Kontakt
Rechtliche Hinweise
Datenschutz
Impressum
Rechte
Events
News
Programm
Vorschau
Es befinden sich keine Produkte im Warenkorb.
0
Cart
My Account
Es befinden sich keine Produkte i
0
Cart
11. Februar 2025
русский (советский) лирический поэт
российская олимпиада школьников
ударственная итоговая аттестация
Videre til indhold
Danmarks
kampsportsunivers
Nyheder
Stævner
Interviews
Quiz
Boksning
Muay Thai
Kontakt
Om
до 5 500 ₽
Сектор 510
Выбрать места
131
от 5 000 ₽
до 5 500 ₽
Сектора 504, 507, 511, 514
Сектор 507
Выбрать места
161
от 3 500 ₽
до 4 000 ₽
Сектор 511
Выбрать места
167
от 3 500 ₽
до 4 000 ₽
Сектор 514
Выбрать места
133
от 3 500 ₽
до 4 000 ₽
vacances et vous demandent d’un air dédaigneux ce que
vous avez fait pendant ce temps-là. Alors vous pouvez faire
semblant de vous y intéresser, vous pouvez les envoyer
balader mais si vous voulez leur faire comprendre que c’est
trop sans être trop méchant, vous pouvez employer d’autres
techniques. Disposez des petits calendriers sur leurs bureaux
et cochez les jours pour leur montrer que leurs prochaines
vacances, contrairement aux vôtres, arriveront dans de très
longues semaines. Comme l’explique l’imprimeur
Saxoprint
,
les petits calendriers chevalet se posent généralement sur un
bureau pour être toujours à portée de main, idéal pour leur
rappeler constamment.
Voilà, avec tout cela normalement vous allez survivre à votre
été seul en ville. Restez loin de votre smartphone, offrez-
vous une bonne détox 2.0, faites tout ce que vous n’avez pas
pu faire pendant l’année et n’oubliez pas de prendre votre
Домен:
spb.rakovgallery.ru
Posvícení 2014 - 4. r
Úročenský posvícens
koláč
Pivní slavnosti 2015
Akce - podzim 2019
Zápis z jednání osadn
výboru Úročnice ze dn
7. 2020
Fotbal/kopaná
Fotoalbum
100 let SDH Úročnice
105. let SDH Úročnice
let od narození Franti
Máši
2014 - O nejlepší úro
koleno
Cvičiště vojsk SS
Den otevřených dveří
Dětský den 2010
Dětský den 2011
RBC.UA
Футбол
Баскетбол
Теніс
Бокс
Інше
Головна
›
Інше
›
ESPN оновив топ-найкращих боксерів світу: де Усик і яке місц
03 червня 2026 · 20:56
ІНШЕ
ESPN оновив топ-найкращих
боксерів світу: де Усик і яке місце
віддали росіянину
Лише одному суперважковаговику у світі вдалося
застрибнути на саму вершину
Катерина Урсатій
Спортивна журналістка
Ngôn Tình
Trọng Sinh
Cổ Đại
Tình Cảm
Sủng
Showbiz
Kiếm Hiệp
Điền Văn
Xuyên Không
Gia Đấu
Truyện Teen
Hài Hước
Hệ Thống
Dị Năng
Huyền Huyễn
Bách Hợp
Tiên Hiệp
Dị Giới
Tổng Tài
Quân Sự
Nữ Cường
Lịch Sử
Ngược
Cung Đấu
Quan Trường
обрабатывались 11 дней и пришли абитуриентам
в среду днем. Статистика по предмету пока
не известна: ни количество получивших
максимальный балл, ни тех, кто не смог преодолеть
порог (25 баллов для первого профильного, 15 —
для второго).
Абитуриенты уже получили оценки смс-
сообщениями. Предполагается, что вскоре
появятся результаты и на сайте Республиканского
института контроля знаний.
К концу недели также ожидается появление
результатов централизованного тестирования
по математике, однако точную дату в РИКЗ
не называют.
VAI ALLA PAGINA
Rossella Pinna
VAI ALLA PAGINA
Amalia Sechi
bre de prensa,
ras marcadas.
==
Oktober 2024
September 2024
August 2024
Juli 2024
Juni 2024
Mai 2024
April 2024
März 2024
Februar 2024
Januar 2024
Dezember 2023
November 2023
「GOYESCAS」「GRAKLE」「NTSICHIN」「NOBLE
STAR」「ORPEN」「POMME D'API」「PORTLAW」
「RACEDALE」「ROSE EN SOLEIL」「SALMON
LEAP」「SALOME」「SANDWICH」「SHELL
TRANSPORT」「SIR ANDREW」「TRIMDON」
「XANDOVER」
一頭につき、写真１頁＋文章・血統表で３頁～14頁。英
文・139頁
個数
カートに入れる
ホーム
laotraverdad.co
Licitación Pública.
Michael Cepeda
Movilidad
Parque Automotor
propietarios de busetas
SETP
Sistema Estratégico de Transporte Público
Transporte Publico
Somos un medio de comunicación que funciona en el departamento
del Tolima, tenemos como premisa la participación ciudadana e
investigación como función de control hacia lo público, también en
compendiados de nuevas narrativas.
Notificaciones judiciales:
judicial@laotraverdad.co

● **YOUR OBJECTIVE**:
Lines from the entries that contain the string "leurs" are what must be copied.

● **ANSWER SECTION**:
techniques. Disposez des petits calendriers sur leurs bureaux
et cochez les jours pour leur montrer que leurs prochaines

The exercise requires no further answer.